▶ 任务说明 1
根据下面关于 FastAPI 依赖项的文档摘录,说明 FastAPI 为什么要先解析 query_extractor。用一到三句话作答。
▶ 任务说明 2
请从下面关于 FastAPI 依赖项的文档摘录的最后一句之后接着往下写。

▶ 文档摘录
··········
但 FastAPI 会知道需要先解析 query_extractor,以便在调用 query_or_cookie_extractor 时将其结果传递给它。
graph TB
query_extractor(["query_extractor"])
query_or_cookie_extractor(["query_or_cookie_extractor"])
read_query["/items/"]
query_extractor --> query_or_cookie_extractor --> read_query
多次使用同一依赖项¶
如果同一个路径操作多次声明了某个依赖项,例如多个依赖项拥有共同的子依赖项,FastAPI 会知道在同一请求中该子依赖项只需调用一次。
它会将返回值保存在“缓存”中,并在同一请求中传递给所有需要该值的“依赖项”,而不是为同一请求多次调用该依赖项。
在高级场景中,如果您需要依赖项在同一请求的每个步骤中(可能多次)被调用,而不是使用“缓存”值,可以在使用 Depends 时设置参数 use_cache=False:
async def needy_dependency(fresh_value: Annotated[str, Depends(get_value, use_cache=False)]):
return {"fresh_value": fresh_value}
Tip
如果可能,请优先使用 Annotated 版本。
··········
提取的数据条目
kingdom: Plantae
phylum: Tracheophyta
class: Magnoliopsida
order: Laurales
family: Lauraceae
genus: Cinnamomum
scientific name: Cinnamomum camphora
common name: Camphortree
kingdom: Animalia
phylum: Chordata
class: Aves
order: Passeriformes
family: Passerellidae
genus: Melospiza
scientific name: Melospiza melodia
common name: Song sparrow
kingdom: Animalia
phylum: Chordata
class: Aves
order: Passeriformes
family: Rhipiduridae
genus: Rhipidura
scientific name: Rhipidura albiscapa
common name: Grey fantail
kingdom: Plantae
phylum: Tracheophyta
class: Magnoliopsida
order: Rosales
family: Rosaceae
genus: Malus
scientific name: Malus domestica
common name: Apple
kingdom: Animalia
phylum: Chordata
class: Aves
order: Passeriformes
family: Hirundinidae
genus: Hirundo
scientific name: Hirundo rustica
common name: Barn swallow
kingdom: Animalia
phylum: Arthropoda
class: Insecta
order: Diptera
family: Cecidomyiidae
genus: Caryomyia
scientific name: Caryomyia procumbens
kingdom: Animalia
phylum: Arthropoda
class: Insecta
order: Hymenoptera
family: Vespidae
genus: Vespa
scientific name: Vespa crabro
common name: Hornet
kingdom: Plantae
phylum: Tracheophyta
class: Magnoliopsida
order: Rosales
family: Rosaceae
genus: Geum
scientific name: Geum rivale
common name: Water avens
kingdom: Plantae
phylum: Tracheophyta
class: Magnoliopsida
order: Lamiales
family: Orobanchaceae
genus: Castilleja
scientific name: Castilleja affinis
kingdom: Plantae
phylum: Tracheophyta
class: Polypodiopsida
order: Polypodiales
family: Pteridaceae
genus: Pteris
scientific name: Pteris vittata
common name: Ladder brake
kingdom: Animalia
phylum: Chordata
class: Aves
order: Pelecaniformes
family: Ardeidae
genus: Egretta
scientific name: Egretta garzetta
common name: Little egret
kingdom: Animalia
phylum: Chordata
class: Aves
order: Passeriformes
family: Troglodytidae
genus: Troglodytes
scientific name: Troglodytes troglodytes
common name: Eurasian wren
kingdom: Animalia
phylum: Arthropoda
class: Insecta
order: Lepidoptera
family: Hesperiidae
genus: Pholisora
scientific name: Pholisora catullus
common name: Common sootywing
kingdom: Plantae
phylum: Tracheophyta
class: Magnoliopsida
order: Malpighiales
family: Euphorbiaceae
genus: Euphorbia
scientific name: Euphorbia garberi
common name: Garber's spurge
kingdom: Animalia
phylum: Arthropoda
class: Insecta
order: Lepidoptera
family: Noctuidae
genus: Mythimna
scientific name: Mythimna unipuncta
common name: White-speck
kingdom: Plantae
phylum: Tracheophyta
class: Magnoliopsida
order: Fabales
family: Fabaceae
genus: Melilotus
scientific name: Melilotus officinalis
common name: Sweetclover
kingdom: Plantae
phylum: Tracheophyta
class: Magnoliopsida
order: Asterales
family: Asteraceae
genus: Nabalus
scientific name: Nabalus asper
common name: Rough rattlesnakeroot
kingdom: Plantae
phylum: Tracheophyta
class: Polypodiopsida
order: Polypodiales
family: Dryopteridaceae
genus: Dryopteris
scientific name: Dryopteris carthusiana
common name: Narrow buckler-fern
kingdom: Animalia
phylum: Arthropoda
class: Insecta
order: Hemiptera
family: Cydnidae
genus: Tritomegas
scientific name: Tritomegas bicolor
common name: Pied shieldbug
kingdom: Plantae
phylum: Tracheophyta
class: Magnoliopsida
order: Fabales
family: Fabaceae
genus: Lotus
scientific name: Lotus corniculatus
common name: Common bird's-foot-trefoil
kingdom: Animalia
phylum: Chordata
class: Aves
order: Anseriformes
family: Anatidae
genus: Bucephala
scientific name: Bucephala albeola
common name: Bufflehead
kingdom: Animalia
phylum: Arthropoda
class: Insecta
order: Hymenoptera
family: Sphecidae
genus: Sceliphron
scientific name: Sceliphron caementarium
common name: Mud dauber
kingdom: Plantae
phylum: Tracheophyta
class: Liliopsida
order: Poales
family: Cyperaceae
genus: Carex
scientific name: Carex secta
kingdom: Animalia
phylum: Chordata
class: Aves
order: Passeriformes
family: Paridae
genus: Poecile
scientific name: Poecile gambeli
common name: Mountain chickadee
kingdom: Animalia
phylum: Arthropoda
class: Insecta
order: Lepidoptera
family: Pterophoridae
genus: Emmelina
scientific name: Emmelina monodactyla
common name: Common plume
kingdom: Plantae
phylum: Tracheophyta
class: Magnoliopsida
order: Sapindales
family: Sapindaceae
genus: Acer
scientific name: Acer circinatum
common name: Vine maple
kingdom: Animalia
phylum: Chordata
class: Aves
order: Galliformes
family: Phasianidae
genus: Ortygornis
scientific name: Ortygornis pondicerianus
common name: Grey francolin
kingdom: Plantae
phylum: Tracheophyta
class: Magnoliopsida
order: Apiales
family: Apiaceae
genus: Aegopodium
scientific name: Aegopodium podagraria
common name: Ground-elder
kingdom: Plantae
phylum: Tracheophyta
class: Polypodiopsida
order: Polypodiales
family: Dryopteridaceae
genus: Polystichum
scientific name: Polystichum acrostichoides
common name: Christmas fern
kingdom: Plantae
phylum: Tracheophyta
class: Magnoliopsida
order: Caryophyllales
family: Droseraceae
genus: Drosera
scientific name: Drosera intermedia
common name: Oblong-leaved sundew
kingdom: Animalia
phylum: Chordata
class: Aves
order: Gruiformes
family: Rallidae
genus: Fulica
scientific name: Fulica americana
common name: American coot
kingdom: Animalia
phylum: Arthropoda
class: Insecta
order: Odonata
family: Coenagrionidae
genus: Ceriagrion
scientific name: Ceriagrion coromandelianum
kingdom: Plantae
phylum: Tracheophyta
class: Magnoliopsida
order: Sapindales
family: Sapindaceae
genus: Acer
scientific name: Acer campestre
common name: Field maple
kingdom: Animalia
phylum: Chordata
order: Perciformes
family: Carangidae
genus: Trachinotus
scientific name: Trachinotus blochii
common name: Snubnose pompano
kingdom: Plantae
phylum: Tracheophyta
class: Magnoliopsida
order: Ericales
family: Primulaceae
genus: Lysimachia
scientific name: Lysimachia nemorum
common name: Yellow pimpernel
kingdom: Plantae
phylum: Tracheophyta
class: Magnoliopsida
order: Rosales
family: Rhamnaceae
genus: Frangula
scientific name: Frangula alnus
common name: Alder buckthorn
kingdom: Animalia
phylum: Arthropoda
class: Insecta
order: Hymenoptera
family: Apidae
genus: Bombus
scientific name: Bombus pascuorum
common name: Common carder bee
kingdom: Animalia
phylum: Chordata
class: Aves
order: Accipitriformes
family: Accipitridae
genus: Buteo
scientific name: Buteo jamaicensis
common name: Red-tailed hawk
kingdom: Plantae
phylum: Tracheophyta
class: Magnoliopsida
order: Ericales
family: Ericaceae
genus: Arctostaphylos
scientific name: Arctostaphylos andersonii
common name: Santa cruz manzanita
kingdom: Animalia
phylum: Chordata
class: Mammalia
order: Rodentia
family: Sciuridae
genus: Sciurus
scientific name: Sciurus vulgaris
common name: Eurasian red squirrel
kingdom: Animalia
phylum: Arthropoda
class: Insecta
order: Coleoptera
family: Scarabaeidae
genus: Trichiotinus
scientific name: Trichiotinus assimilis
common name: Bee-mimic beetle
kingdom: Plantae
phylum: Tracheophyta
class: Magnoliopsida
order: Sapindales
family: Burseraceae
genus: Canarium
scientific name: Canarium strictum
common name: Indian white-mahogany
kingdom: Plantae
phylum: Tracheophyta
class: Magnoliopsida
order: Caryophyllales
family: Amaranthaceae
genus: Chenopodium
··········
▶ 任务结果 1
FastAPI 先解析 query_extractor,是为了在调用 query_or_cookie_extractor 时把它的结果传给后者。query_or_cookie_extractor 依赖 query_extractor 的返回值,所以必须先得到这个值。

▶ 任务结果 2
async def needy_dependency(fresh_value: str = Depends(get_value, use_cache=False)):
return {"fresh_value": fresh_value}
总结回顾¶
尽管这里使用了许多花哨的术语,但依赖注入系统其实非常简单。
就是一些与路径操作函数形式相似的函数。
但它仍然非常强大,允许您声明任意深度的嵌套依赖“图”(树结构)。
Tip
在这些简单示例中,这一切可能看起来并不那么实用。
但您将在安全相关章节中看到它的巨大作用。
同时您也会体会到它能为您节省多少代码量。